1 small head of cauliflower (~ 1 pound), cut into 1-inch florets
3 1/2 tablespoons olive oil
1 bunch asparagus, cut into 1-inch pieces
pinch of truffle salt (or 1 tablespoon truffle oil) (optional)
1 large onion, halved lengthwise and thinly sliced
1 tablespoon Dijon mustard
2 large eggs
1/4 cup sour cream
3/4 cup ricotta cheese
1/4 cup whole milk (or cream)
1/4 teaspoon freshly cracked black pepper
pinch of ground nutmeg
1 cup grated Gruyère cheese (Swiss or Comté are fine, as well)


Pre-heat oven to 425ºF.  Toss cauliflower with 2 tablespoons olive oil in large bowl.  Spread on rimmed baking sheet and sprinkle with kosher salt and black pepper and let roast for 15 minutes.  Add asparagus pieces to cauliflower, give it all a good stir, and let roast for an additional 10- 15 minutes until brown and tender.  Cool the mixture slightly and give the cauliflower pieces a rough chop.  Sprinkle with truffle salt or drizzle with truffle oil, if using.

Reduce oven temperature to 350ºF.

Heat remaining 1 1/2 tablespoon olive oil in a large skillet over medium-low heat.  Add onion, sprinkle with salt and pepper, and cook until onion is a deep golden brown, stirring occasionally – roughly 30 minutes.  Cool slightly.

Set the tart on a rimmed baking sheet.  Spread the bottom and sides of crust with mustard.  Spread onion over mustard.  Arrange cauliflower and asparagus mixture over the onion.  Whisk eggs, sour cream, ricotta, milk, pepper, and nutmeg in a medium bowl.  Stir in cheese.  Pour mixture over vegetables and bake until tart is golden and the center is set, about 40 minutes.  Transfer to rack and cool 15 minutes before serving.

Squash, Bacon, and Lobster (Oh my!)

I’m a fan of soup.  A big fan.  Anything that requires slow simmering and very little attention on my part is a good thing.  And when I think of Thanksgiving, I always think of butternut squash, so naturally, I thought I would throw together a butternut squash soup for our first course.  Then I asked myself, “What could possibly make a luscious soup such as this even better?”  My answer?  Bacon and lobster, of course!

Although they are a pain to peel, the flavor of a butternut squash is well worth the effort.  I chopped it up along with an onion and garlic and tossed them all together with olive oil and the rendered fat from the bacon.  To that, I added minced sage, thyme, and a few whole bay leaves.  After a sprinkling of kosher salt and black pepper, I roasted them in a 450º oven for just under an hour, stirring them halfway through to ensure even roasting.

Despite the state of our house (we’re still living out of the basement due to floor refinishing) I was still thrilled to be cooking for our Thanksgiving.  The roasted veggies smelled amazing and in the meantime, I prepped the lobster tails.  It was quite simple, really.  I just snipped up the sides of the lobster tail and snipped up the belly side of the shell, removing it and exposing the flesh.  A little salt, pepper, and olive oil and voilà

I wrapped the lobster tails in foil packets and after the butternut squash mixture was sufficiently roasted, I removed it, and into the oven they went!  Before I knew it, the soup had been puréed, the lobster was done, and it was only 1:00pm!

The finished product with lobster pieces.  Delicious!

As if one dessert wasn’t enough, I went ahead and put together a quick apple tart.  I’ve made them before, but usually labored over the pastry…not this time!  No way!  Into the freezer I went and Eureka!
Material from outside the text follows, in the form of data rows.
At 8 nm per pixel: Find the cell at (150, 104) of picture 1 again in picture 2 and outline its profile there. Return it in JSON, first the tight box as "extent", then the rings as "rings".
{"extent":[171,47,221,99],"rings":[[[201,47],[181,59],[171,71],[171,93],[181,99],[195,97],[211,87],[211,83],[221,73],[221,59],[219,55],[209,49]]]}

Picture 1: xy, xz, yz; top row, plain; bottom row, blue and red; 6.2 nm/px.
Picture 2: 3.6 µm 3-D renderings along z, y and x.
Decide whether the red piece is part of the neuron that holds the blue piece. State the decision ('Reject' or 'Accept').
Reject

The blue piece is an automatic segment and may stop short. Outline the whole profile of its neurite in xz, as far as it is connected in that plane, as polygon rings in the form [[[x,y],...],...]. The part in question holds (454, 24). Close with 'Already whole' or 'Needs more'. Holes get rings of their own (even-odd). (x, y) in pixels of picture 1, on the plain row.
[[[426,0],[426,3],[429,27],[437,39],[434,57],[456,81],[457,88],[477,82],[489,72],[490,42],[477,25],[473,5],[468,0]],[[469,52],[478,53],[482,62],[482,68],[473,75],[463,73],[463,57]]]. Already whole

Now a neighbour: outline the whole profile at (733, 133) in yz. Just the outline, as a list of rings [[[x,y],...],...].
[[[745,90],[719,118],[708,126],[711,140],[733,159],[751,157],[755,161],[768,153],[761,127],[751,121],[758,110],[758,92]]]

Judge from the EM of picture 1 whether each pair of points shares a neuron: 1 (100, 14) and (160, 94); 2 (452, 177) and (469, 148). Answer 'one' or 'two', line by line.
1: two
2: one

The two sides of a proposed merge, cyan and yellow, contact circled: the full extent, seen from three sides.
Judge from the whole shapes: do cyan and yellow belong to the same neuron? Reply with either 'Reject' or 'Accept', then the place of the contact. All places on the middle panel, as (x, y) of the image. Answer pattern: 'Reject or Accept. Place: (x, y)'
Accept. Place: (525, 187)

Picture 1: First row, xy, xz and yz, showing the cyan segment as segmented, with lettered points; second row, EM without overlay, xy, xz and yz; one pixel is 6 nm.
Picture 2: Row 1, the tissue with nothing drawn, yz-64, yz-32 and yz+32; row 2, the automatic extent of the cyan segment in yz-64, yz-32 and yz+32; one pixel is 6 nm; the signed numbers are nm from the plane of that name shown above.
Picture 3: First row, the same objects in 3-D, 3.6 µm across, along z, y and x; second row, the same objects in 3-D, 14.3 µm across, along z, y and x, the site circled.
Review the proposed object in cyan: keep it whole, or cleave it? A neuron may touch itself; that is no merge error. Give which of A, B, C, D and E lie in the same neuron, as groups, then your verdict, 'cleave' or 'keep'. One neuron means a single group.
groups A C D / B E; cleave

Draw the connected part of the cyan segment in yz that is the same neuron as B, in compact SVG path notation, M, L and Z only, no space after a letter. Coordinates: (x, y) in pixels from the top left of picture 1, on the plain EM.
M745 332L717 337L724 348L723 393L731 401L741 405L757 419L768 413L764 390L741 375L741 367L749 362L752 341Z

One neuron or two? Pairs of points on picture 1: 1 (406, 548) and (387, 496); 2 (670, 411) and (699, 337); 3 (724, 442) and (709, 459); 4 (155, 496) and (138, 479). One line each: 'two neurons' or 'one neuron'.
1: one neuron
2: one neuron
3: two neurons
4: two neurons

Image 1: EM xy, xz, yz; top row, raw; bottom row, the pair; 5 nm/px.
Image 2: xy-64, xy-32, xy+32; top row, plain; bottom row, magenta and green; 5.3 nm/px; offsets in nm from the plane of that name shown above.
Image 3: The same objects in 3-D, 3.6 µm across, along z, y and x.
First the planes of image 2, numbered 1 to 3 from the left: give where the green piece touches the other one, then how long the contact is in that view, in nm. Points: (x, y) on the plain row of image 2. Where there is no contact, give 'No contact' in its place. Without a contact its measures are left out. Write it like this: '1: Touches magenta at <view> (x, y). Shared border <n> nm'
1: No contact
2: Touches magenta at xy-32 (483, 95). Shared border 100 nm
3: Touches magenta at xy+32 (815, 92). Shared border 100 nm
I had a package of puff pastry!  This apple tart is the simplest way to serve a fruit dessert and if you have the right ingredients: apples, puff pastry, butter, and sugar, you should be in business!

I tossed my peeled and cored apples with a few tablespoons of sugar and a few tablespoons of brandy, but the alcohol isn’t necessary.  We all know I like hooch with my food, and I feel that brandy adds a nice element to an apple dessert.  I then layered the apples on the puff pastry, sprinkled it with more sugar, and dotted the apples with cubed butter.  After about an hour in the oven, it was golden brown and gorgeous! 

All in all, I think this non-traditional Thanksgiving went off without a hitch.  Pat prepared a standing rib roast with roasted Brussels sprouts, carrots, and fingerling potatoes.  And Holly prepared a lovely scalloped celery root dish with bacon.  It was a nice change to spend the holiday with close friends and I hope we can all do it again soon.